#### Extracted entries ####
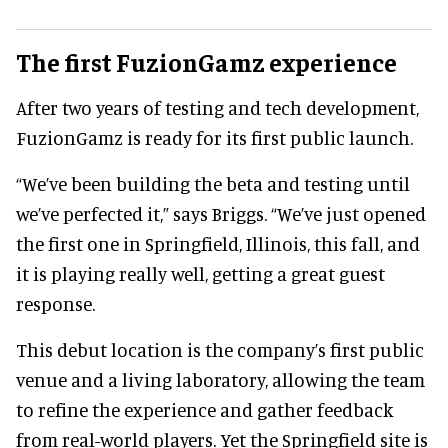
The first FuzionGamz experience
After two years of testing and tech development,
FuzionGamz is ready for its first public launch.
“We’ve been building the beta and testing until
we’ve perfected it,” says Briggs. “We’ve just opened
the first one in Springfield, Illinois, this fall, and
it is playing really well, getting a great guest
response.
This debut location is the company’s first public
venue and a living laboratory, allowing the team
to refine the experience and gather feedback
from real-world players. Yet the Springfield site is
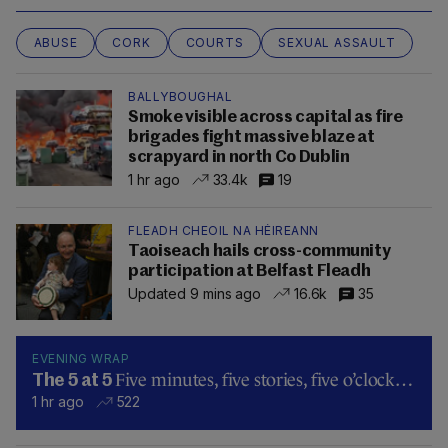
ABUSE
CORK
COURTS
SEXUAL ASSAULT
BALLYBOUGHAL
Smoke visible across capital as fire
brigades fight massive blaze at
scrapyard in north Co Dublin
1 hr ago
33.4k
19
FLEADH CHEOIL NA HÉIREANN
Taoiseach hails cross-community
participation at Belfast Fleadh
Updated 9 mins ago
16.6k
35
EVENING WRAP
Five minutes, five stories, five o’clock…
The 5 at 5
1 hr ago
522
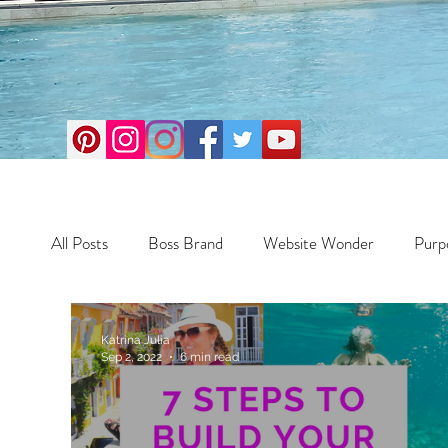
All Posts
Boss Brand
Website Wonder
Purp
Business
Money Maker
Health
Travel
Katrina Julia
Sep 2, 2022
6 min read
Travel
Retreats
Books
One Day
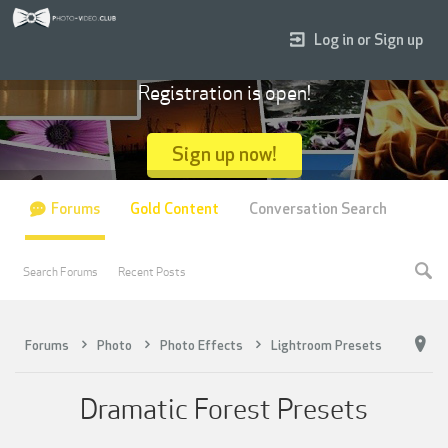
Log in or Sign up
Registration is open!
Sign up now!
Forums
Gold Content
Conversation Search
Search Forums
Recent Posts
Forums
Photo
Photo Effects
Lightroom Presets
Dramatic Forest Presets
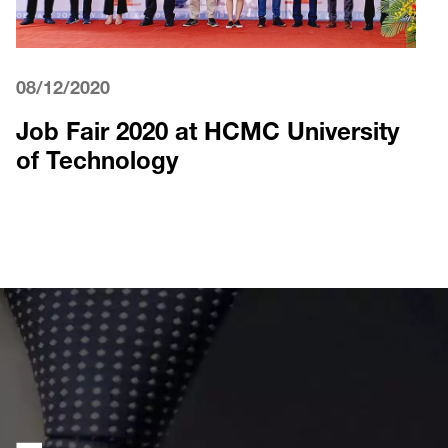
08/12/2020
Job Fair 2020 at HCMC University
of Technology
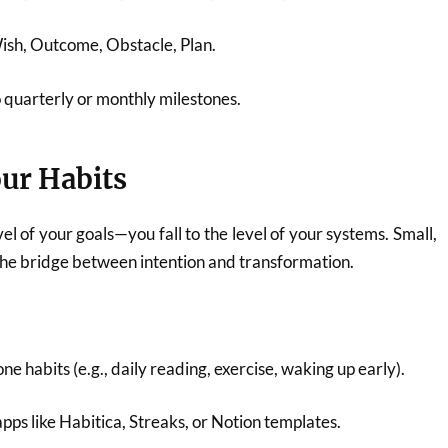
sh, Outcome, Obstacle, Plan.
o quarterly or monthly milestones.
ur Habits
vel of your goals—you fall to the level of your systems. Small,
 the bridge between intention and transformation.
e habits (e.g., daily reading, exercise, waking up early).
apps like Habitica, Streaks, or Notion templates.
####
* Problem statement
Recast the lines above as a Markdown table with the columns "Row" and "Line," numbering each row and skipping blank lines. Leave the pictures out of the table.

* Solved exercise
| Row | Line |
|---|---|
| 1 | The first FuzionGamz experience |
| 2 | After two years of testing and tech development, |
| 3 | FuzionGamz is ready for its first public launch. |
| 4 | “We’ve been building the beta and testing until |
| 5 | we’ve perfected it,” says Briggs. “We’ve just opened |
| 6 | the first one in Springfield, Illinois, this fall, and |
| 7 | it is playing really well, getting a great guest |
| 8 | response. |
| 9 | This debut location is the company’s first public |
| 10 | venue and a living laboratory, allowing the team |
| 11 | to refine the experience and gather feedback |
| 12 | from real-world players. Yet the Springfield site is |
| 13 | ABUSE |
| 14 | CORK |
| 15 | COURTS |
| 16 | SEXUAL ASSAULT |
| 17 | BALLYBOUGHAL |
| 18 | Smoke visible across capital as fire |
| 19 | brigades fight massive blaze at |
| 20 | scrapyard in north Co Dublin |
| 21 | 1 hr ago |
| 22 | 33.4k |
| 23 | 19 |
| 24 | FLEADH CHEOIL NA HÉIREANN |
| 25 | Taoiseach hails cross-community |
| 26 | participation at Belfast Fleadh |
| 27 | Updated 9 mins ago |
| 28 | 16.6k |
| 29 | 35 |
| 30 | EVENING WRAP |
| 31 | Five minutes, five stories, five o’clock… |
| 32 | The 5 at 5 |
| 33 | 1 hr ago |
| 34 | 522 |
| 35 | All Posts |
| 36 | Boss Brand |
| 37 | Website Wonder |
| 38 | Purp |
| 39 | Business |
| 40 | Money Maker |
| 41 | Health |
| 42 | Travel |
| 43 | Katrina Julia |
| 44 | Sep 2, 2022 |
| 45 | 6 min read |
| 46 | Travel |
| 47 | Retreats |
| 48 | Books |
| 49 | One Day |
| 50 | Log in or Sign up |
| 51 | Registration is open! |
| 52 | Sign up now! |
| 53 | Forums |
| 54 | Gold Content |
| 55 | Conversation Search |
| 56 | Search Forums |
| 57 | Recent Posts |
| 58 | Forums |
| 59 | Photo |
| 60 | Photo Effects |
| 61 | Lightroom Presets |
| 62 | Dramatic Forest Presets |
| 63 | 08/12/2020 |
| 64 | Job Fair 2020 at HCMC University |
| 65 | of Technology |
| 66 | sh, Outcome, Obstacle, Plan. |
| 67 | o quarterly or monthly milestones. |
| 68 | ur Habits |
| 69 | vel of your goals—you fall to the level of your systems. Small, |
| 70 |  the bridge between intention and transformation. |
| 71 | e habits (e.g., daily reading, exercise, waking up early). |
| 72 | apps like Habitica, Streaks, or Notion templates. |